Fetz (1977) berichtet, dass sich im rhythmischen Nebeneinander von Individuen – sei es bei Arbeitsbewegungen oder im Sport – meist nach kurzer Zeit ein gemeinsamer Rhythmus des Bewegens herausbildet, »auf den alle Gruppenmitglieder Einfluß nehmen können« (ebd., S. 151). Für diese durch optische, akustische oder taktile Reize angeregte Rhythmusanpassung verwendet er den Ausdruck Gruppenrhythmus:

Gruppenrhythmus nennen wir die zeitlich-dynamische Anpassung und Übereinstimmung der Bewegungsabläufe der Gruppenmitglieder beim gemeinsamen Bewegen einer Gruppe, so daß der Eindruck einheitlicher Bewegungsdynamik entsteht. (Ebd., S. 150).

Fetz benennt ausdrücklich die ästhetische Qualität, die durch den Gruppenrhythmus bestimmt wird. Sportarten wie Paarlaufen oder Synchronschwimmen illustrieren diese Tatsache, für den Bereich des Tanzes liegt auf der Hand, dass ein großer Teil der Wirkung auf der zeitlichen Synchronisierung vieler Individuen beruht. Doch auch für das Musizieren im Ensemble, Chor oder Orchester gilt, dass die gemeinsame Darbietung von Rhythmen dessen Wirkung verstärkt.
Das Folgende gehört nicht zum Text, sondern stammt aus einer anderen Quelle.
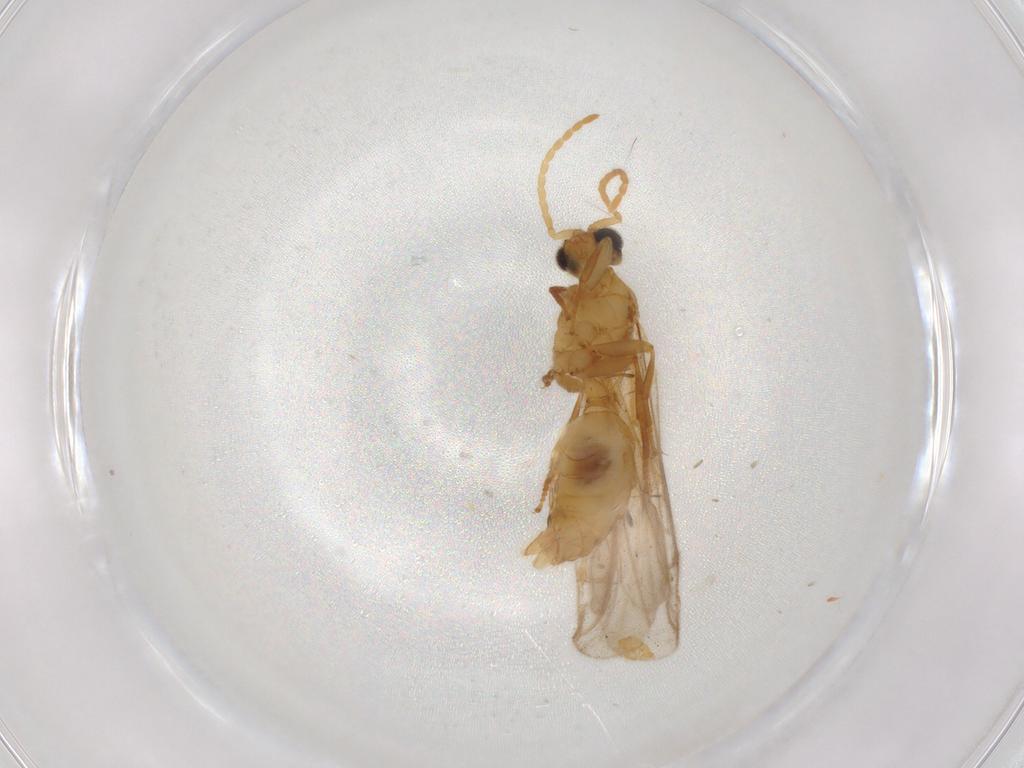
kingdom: Animalia
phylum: Arthropoda
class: Insecta
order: Hymenoptera
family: Formicidae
Neben der ästhetischen Qualität benennt Fetz als weiteren Aspekt die »Hebung der individuellen Ökonomie« (ebd., S. 153). Als Beispiel führt der Autor das Gehen oder Laufen in der Gruppe an, das einen angenehmen Effekt des Motivierens und Mitziehens hat. Einzelne gelangen also durch die Aktivität in der Gruppe zu einer persönlichen Leistungssteigerung. Auch dieses Phänomen ist dem Musizieren in Gruppen eigen: Chor- oder Orchester-Erfahrungen bestätigen diesen Effekt. Unsichere können sich an Sicheren orientieren, die ohnehin Sicheren bemühen sich der Gruppensituation wegen um größtmögliche Deutlichkeit in der Ausführung. Dass diese Orientierungsreaktionen sich nicht auf das Akustische beschränken, sondern auch visuelle Eindrücke einbeziehen, belegen Davidson und Correia (2002). Sie untersuchten die Spielbewegungen von Musizierenden und fanden eine regulierende Funktion dieser rhythmischen Bewegungsaktivitäten: In kleinen Ensembles neigen die Mitwirkenden dazu, das Zusammenspiel mit Hilfe ihrer Spielbewegungen zu koordinieren.

Im musikpädagogischen Kontext können unsichere Personen ihre Rhythmusqualitäten entscheidend verbessern, wenn ihnen sichere Mitspieler oder Mitspielerinnen an die Seite gestellt werden, bzw. die Unterrichtenden selber diese Rolle übernehmen.

Im gemeinsamen Musizieren von zwei oder mehr Personen können Synchronisierungsprozesse gewinnbringend für die rhythmische Stabilität eingesetzt werden.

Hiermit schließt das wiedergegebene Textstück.